Tuesday, January 22, 2019

Until the Very End: Heisei Emperor Visits Memorial for Civilian Sailors Lost During War

Seen here in this Mainichi.JP photo are the outgoing Imperial couple Emperor Akihito and Empress Michiko paying their respects to a Memorial dedicated to the 60,000 civilian sailors who were pressed into service by the Imperial Japanese Army during WWII. The Heisei Emperor who Abdicates this April arrived to present prayers and white chrysanthemums to offer these lost sailors of which 30,000 of them were in their teens. With the Combined Fleet on the run after the Battle of Midway, there were few naval vessels to protect these civilian ships which were forced to carry supplies and personnel. This is the Imperial couple's eighth visit to the memorial since it was erected in 1971. Dutiful until the end, the Heisei Emperor has worked tirelessly to heal the wounds of the Showa Era and has never wavered. It is said that in a press conference in December 2015 he said this: "In those days, Japan lacked command of the air, and no battleships were available to escort the transport vessels. It gives me great pain to think of the feelings of those sailors who were forced to engage in such transport operations under those conditions." We at American Mishima will miss this kind gentile Emperor. We thank him and Empress Michiko for their lifetime efforts to promote peace.

Friday, January 18, 2019

Meteors for the Masses?

Seen here in this Kyodo photo is an Epsilon 4 rocket blasting off into space from the Uchinoura Space Center in Kimotsuki, Kagoshima Prefecture. According to the Japan Aerospace Exploration Agency, the rocket carried seven small satellites from the Tokyo startup ALE Co LTD. These micro-satellites carry up to four hundred tiny balls set to be released at 500km above the Earth to create an artificial meteor shower. ALE Co LTD plans to demonstrate this over Hiroshima sometime in the Spring of 2020. If successful, you'll have meteor showers on demand. No word on how much this will cost or how commercially viable this venture could be. ALE claims these artificial meteor showers (provided the weather cooperates) will be visible by millions. Naturally, we could think of better ways to use this technology, but we shall see how this works out, or not.

Monday, January 7, 2019

Oshugatsu 2019 in Little Tokyo's Koyasan Temple.
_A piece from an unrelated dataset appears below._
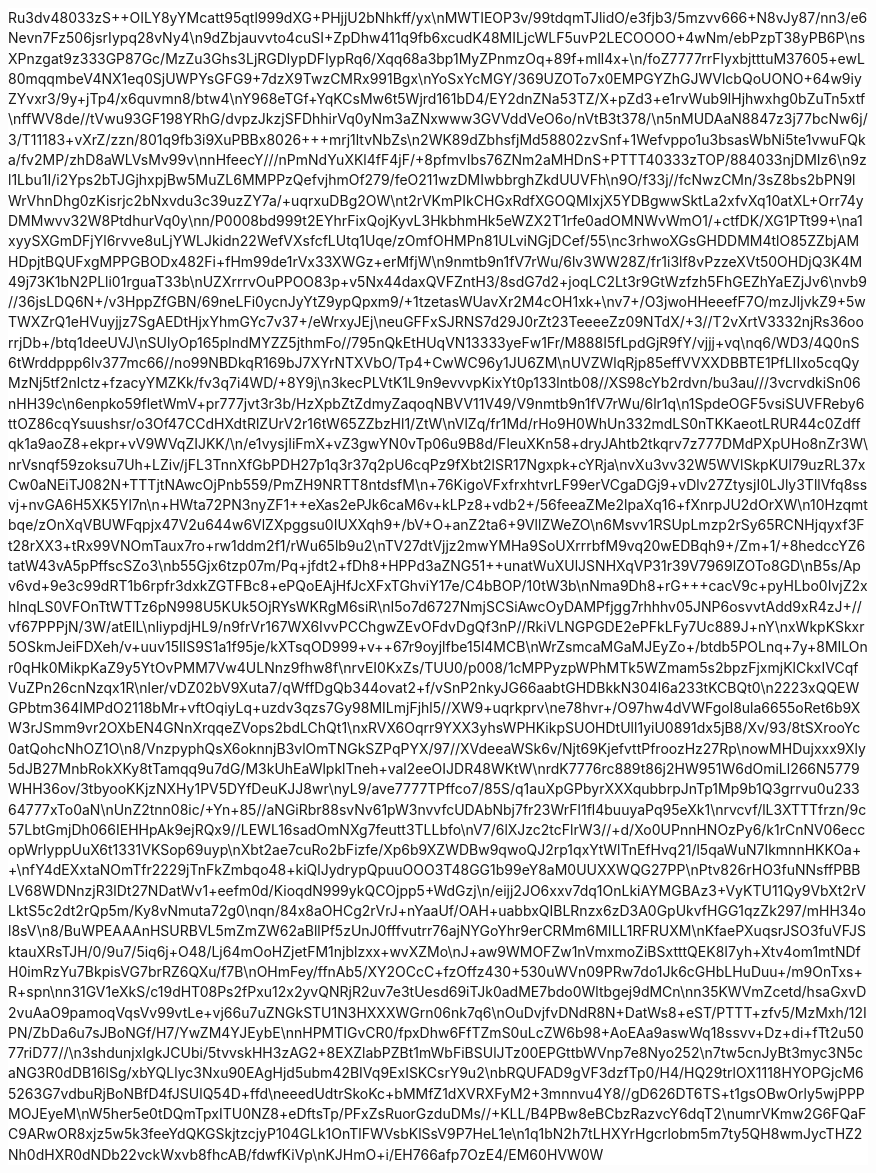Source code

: Ru3dv48033zS++OILY8yYMcatt95qtl999dXG+PHjjU2bNhkff/yx\nMWTIEOP3v/99tdqmTJlidO/e3fjb3/5mzvv666+N8vJy87/nn3/e6Nevn7Fz506jsrIypq28vNy4\n9dZbjauvvto4cuSI+ZpDhw411q9fb6xcudK48MILjcWLF5uvP2LECOOOO+4wNm/ebPzpT38yPB6P\nsXPnzgat9z333GP87Gc/MzZu3Ghs3LjRGDlypDFlypRq6/Xqq68a3bp1MyZPnmzOq+89f+mll4x+\n/foZ7777rrFlyxbjtttuM37605+ewL80mqqmbeV4NX1eq0SjUWPYsGFG9+7dzX9TwzCMRx991Bgx\nYoSxYcMGY/369UZOTo7x0EMPGYZhGJWVlcbQoUONO+64w9iyZYvxr3/9y+jTp4/x6quvmn8/btw4\nY968eTGf+YqKCsMw6t5Wjrd161bD4/EY2dnZNa53TZ/X+pZd3+e1rvWub9lHjhwxhg0bZuTn5xtf\nffWV8de//tVwu93GF198YRhG/dvpzJkzjSFDhhirVq0yNm3aZNxwww3GVVddVeO6o/nVtB3t378/\n5nMUDAaN8847z3j77bcNw6j/3/T11183+vXrZ/zzn/801q9fb3i9XuPBBx8026+++mrj1ltvNbZs\n2WK89dZbhsfjMd58802zvSnf+1Wefvppo1u3bsasWbNi5te1vwuFQka/fv2MP/zhD8aWLVsMv99v\nnHfeecY///nPmNdYuXKl4fF4jF/+8pfmvIbs76ZNm2aMHDnS+PTTT40333zTOP/884033njDMIz6\n9zl1Lbu1I/i2Yps2bTJGjhxpjBw5MuZL6MMPPzQefvjhmOf279/feO211wzDMIwbbrghZkdUUVFh\n9O/f33j//fcNwzCMn/3sZ8bs2bPN9lWrVhnDhg0zKisrjc2bNxvdu3c39uzZY7a/+uqrxuDBg2OW\nt2rVKmPIkCHGxRdfXGOQMIxjX5YDBgwwSktLa2xfvXq10atXL+Orr74yDMMwvv32W8PtdhurVq0y\nn/P0008bd999t2EYhrFixQojKyvL3HkbhmHk5eWZX2T1rfe0adOMNWvWmO1/+ctfDK/XG1PTt99+\na1xyySXGmDFjYl6rvve8uLjYWLJkidn22WefVXsfcfLUtq1Uqe/zOmfOHMPn81ULviNGjDCef/55\nc3rhwoXGsGHDDMM4tlO85ZZbjAMHDpjtBQUFxgMPPGBODx482Fi+fHm99de1rVx33XWGz+erMfjW\n9nmtb9n1fV7rWu/6lv3WW28Z/fr1i3lf8vPzzeXVt50OHDjQ3K4M49j73K1bN2PLli01rguaT33b\nUZXrrrvOuPPOO83p+v5Nx44daxQVFZntH3/8sdG7d2+joqLC2Lt3r9GtWzfzh5FhGEZhYaEZjJv6\nvb9//36jsLDQ6N+/v3HppZfGBN/69neLFi0ycnJyYtZ9ypQpxm9/+1tzetasWUavXr2M4cOH1xk+\nv7+/O3jwoHHeeefF7O/mzJljvkZ9+5wTWXZrQ1eHVuyjjz7SgAEDtHjxYhmGYc7v37+/eWrxyJEj\neuGFFxSJRNS7d29J0rZt23TeeeeZz09NTdX/+3//T2vXrtV3332njRs36oorrjDb+/btq1deeUVJ\nSUlyOp165plndMYZZ5jthmFo//795nQkEtHUqVN13333yeFw1Fr/M888I5fLpdGjR9fY/vjjj+vq\nq6/WD3/4Q0nS6tWrddppp6lv377mc66//no99NBDkqR169bJ7XYrNTXVbO/Tp4+CwWC96y1JU6ZM\nUVZWlqRjp85effVVXXDBBTE1PfLIIxo5cqQyMzNj5tf2nlctz+fzacyYMZKk/fv3q7i4WD/+8Y9j\n3kecPLVtK1L9n9evvvpKixYt0p133lntb08//XS98cYb2rdvn/bu3au///3vcrvdkiSn06nHH39c\n6enpko59fletWmV+pr777jvt3r3b/HzXpbZtZdmyZaqoqNBVV11V49/V9nmtb9n1fV7rWu/6lr1q\n1SpdeOGF5vsiSUVFReby6ttOZ86cqYsuushsr/o3Of47CCdHXdtRlZUrV2r16tW65ZZbzHl1/ZtW\nVlZq/fr1Md/rHo9H0WhUn332mdLS0nTKKaeotLRUR44c0Zdffqk1a9aoZ8+ekpr+vV9WVqZIJKK/\n/e1vysjIiFmX+vZ3gwYN0vTp06u9B8d/FleuXKn58+dryJAhtb2tkqrv7z777DMdPXpUHo8nZr3W\nrVsnqf59zoksu7Uh+LZiv/jFL3TnnXfGbPDH27p1q3r37q2pU6cqPz9fXbt2lSR17Ngxpk+cYRja\nvXu3vv32W5WVlSkpKUl79uzRL37xCw0aNEiTJ082N+TTTjtNAwcOjPnb559/PmZH9NRTT8ntdsfM\n+76KigoVFxfrxhtvrLF99erVCgaDGj9+vDlv27ZtysjI0LJly3TllVfq8ssvj+nvGA6H5XK5Yl7n\n+HWta72PN3nyZF1++eXas2ePJk6caM6v+kLPz8+vdb2+/56feeaZMe2lpaXq16+fXnrpJU2dOrXW\n10Hzqmtbqe/zOnXqVBUWFqpjx47V2u644w6VlZXpggsu0IUXXqh9+/bV+O+anZ2ta6+9VllZWeZO\n6Msvv1RSUpLmzp2rSy65RCNHjqyxf3Ft28rXX3+tRx99VNOmTaux7ro+rw1ddm2f1/rWu65lb9u2\nTV27dtVjjz2mwYMHa9SoUXrrrbfM9vq20wEDBqh9+/Zm+1/+8hedccYZ6tatW43vA5pPffscSZo3\nb55Gjx6tzp07m/Pq+jfdt2+fDh8+HPPd3aZNG51++unatWuXUlJSNHXqVP31r39V7969lZOTo8GD\nB5s/Apv6vd+9e3c99dRT1b6rpfr3dxkZGTFBc8+ePQoEAjHfJcXFxTGhviY17e/C4bBOP/10tW3b\nNma9Dh8+rG+++cacV9c+pyHLbo0IvjZ2xhlnqLS0VFOnTtWTTz6pN998U5KUk5OjRYsWKRgM6siR\nI5o7d6727NmjSCSiAwcOyDAMPfjgg7rhhhv05JNP6osvvtAdd9xR4zJ+//vf67PPPjN/3W/atElL\nliypdjHL9/n9frVr167WX6IvvPCChgwZEvOFdvDgQf3nP//RkiVLNGPGDE2ePFkLFy7Uc889J+nY\nxWkpKSkxr5OSkmJeiFDXeh/v+uuv15IlS9S1a1f95je/kXTsqOD999+v++67r9oyjlfbe15l4MCB\nWrZsmcaMGaMJEyZo+/btdb5POLnq+7y+8MILOnr0qHk0MikpKaZ9y5YtOvPMM7Vw4ULNnz9fhw8f\nrvEI0KxZs/TUU0/p008/1cMPPyzpWPhMTk5WZmam5s2bpzFjxmjKlCkxIVCqfVuZPn26cnNzqx1R\nler/vDZ02bV9Xuta7/qWffDgQb344ovat2+f/vSnP2nkyJG66aabtGHDBkkN304l6a233tKCBQt0\n2223xQQEWGPbtm364IMPdO2118bMr+vftOqiyLq+uzdv3qzs7Gy98MILmjFjhl5//XW9+uqrkprv\ne78hvr+/O97hw4dVWFgol8ula6655oRet6b9XW3rJSmm9vr2OXbEN4GNnXrqqeZVops2bdLChQt1\nxRVX6Oqrr9YXX3yhsWPHKikpSUOHDtUll1yiU0891dx5jB8/Xv/93/8tSXrooYc0atQohcNhOZ1O\n8/VnzpyphQsX6oknnjB3vlOmTNGkSZPqPYX/97//XVdeeaWSk6v/Njt69KjefvttPfroozHz27Rp\nowMHDujxxx9Xly5dJB27MnbRokXKy8tTamqq9u7dG/M3kUhEaWlpklTneh+val2eeOIJDR48WKtW\nrdK7776rc889t86j2HW951W6dOmiLl266N5779WHH36ov/3tbyooKKjzNXHy1PV5DYfDeuKJJ8wr\nyL9/ave7777TPffco7/85S/q1auXpGPbyrXXXqubbrpJnTp1Mp9b1Q3grrvu0u23364777xTo0aN\nUnZ2tnn08ic/+Yn+85//aNGiRbr88svNv61pW3nvvfcUDAbNbj7fr23WrFl1fl4buuyaPq95eXk1\nrvcvf/lL3XTTTfrzn/9c57LbtGmjDh066IEHHpAk9ejRQx9//LEWL16sadOmNXg7feutt3TLLbfo\nV7/6lXJzc2tcFlrW3//+d/Xo0UPnnHNOzPy6/k1rCnNV06eccopWrlyppUuX6t1331VKSop69uyp\nXbt2ae7cuRo2bFizfe/Xp6b9XZWDBw9qwoQJ2rp1qxYtWlTnEfHvq21/l5qaWuN7IkmnnHKKOa++\nfY4dEXxtaNOmTfr2229jTnFkZmbqo48+kiQlJydrypQpuuOOO3T48GG1b99eY8aM0UUXXWQG27PP\nPtv826rHO3fuNNsffPBBLV68WDNnzjR3lDt27NDatWv1+eefm0d/KioqdN999ykQCOjpp5+WdGzj\n/eijj2JO6xxv7dq1OnLkiAYMGBAz3+VyKTU11Qy9VbXt2rVLktS5c2dt2rQp5m/Ky8vNmuta72g0\nqn/84x8aOHCg2rVrJ+nYaaUf/OAH+uabbxQIBLRnzx6zD3A0GpUkvfHGG1qzZk297/mHH34ol8sV\n8/BuWPEAAAnHSURBVL5mZmZW62aBllPf5zUnJ0fffvutrr76ajNYGoYhr9erCRMm6MILL1RFRUXM\nKfaePXuqsrJSO3fuVFJSktauXRsTJH/0/9u7/5iq6j+O48/Lj64mOoHZjetFM1njblzxx+wvXZMo\nJ+aw9WMOFZw1nVmxmoZiBSxtttQEK8I7yh+Xtv4om1mtNDfH0imRzYu7BkpisVG7brRZ6QXu/f7B\nOHmFey/ffnAb5/XY2OCcC+fzOffz430+530uWVn09PRw7do1Jk6cGHbLHuDuu+/m9OnTxs+R+spn\nn31GV1eXkS/c19dHT08Ps2fPxu12x2yvQNRjR2uv7e3tUesd69iTJk0adME7bdo0Wltbgej9dMCn\nn35KWVmZcetd/hsaGxvD2vuAaO9pamoqVqsVv99vtLe+vj66u7uZNGkSTU1N3HXXXWGrn06nk7q6\nOuDvjfvDNdR8N+DatWs8+eST/PTTT+zfv5/MzMxh/12IPN/ZbDa6u7sJBoNGf/H7/YwZM4YJEybE\nnHPMTIGvCR0/fpxDhw6FfTZmS0uLcZW6b98+AoEAa9aswWq18ssvv+Dz+di+fTt2u5077riD77//\n3shdunjxIgkJCUbi/5tvvskHH3zAG2+8EXZlabPZBt1mWbFiBSUlJTz00EPGttbWVnp7e8Nyo252\n7tw5cnJyBt3myc3N5caNG3R0dDB16lSg/xbYQLlyc3Nxu90EAgHjd5ubm42BIVq9ExISKCsrY9u2\nbRQUFAD9gVF3dzfTp0/H4/HQ29trlOX1118HYOPGjcM65263G7vdbuRjBoNBfD4fJSUlQ54D+ffd\neeedUdtrSkoKc+bMMfZ1dXVRXFyM2+3mnnvu4Y8//gD626DT6TS+t1gsOBwOrly5wjPPPMOJEyeM\nW5her5e0tDQmTpxITU0NZ8+eDftsTp/PFxZsRuorGzduDMs//+KLL/B4PBw8eBCbzRazvcY6dqT2\numrVKmw2G6FQaFC9ARwOR8xjz5w5k3feeYdQKGSkjtzcjyP104GLk1OnTlFWVsbKlSsV9P7HeL1e\n1q1bN2h7tLHXYrHgcrlobm5m7ty5QH8wmJycTHZ2Nh0dHXR0dNDb22vckWxvb8fhcAB/fdwfKiVp\nKJHmO+i/EH766afp7OzE4/EM60HVW0W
あけまして おめでとう ございます! Happy New Year of the Boar! We hope that everyone is off to a good start. Ours started as it has for the last nine years by participating in the Oshugatsu ceremony at the Koyasan Temple in Little Tokyo. There's much we could say but rather than ramble on here, we will let the pictures do the talking. Please enjoy!

Thursday, January 3, 2019

China Successfully Lands Rover on the Dark Side of the Moon

Seen here is the first image taken by China's National Space Administration's Chang'e-4 Rover. It set down on Thursday in the South Pole-Aitken Basin, the moon's largest and oldest impact crater on the Dark Side of the Moon. Communication to ground controllers in Beijing must be done by a relay satellite that orbits the moon launched earlier in 2018. The Chang'e 4 rover is 1.5 meters (5 feet) long and about 1 meter (3.3 feet) wide and tall, with two foldable solar panels and six wheels. Such design is based on the PRC's earlier Jade Rabbit mission. 
This is a big move for the PRC and one we can say to be a positive Scientific venture that could benefit all Mankind. We are hoping the Chinese will take some good high definition photos NASA thus far has not provided. It's crazy to think we have 3-D imaging of Mars, but when it comes to the Dark Side of the Moon, we are still relying on grainy black & white photos from the 1960s. Hopefully, China will change that and help answer some lingering mysteries. And while we have been highly critical of their military expansionism in the South China Seas, we wish the Chinese National Space Administration great success in the exploration of Space.

Wednesday, January 2, 2019

A Final New Years Greeting for the Heisei Era

Seen here in this widely circulated REUTERS/Issei Kato photo is Emperor Akihito and Empress Michiko wishing well-wishers his final New Years address. Japanese media reports that up to 72,000 people went to go see the soft-spoken emperor who abdicates the chrysanthemum throne this April making way for Crown Prince Naruhito to become the new Emperor for this new Era. The 85-year-old emperor thanked the crowds who chanted Banzai saying: "It gives me deep comfort that the Heisei Era (his reign) is coming to an end, free of war in Japan." 

We will miss the Heisei Emperor. He had spent his entire reign seeking peace and the healing of old wounds caused during the reign of his father Emperor Hirohito who reigned during Japan's military expansionist era that brought about the tragedy of WWII. We at American Mishima wish the Imperial Family, the People of Japan and our readers a most happy 2019 New Year of the Boar.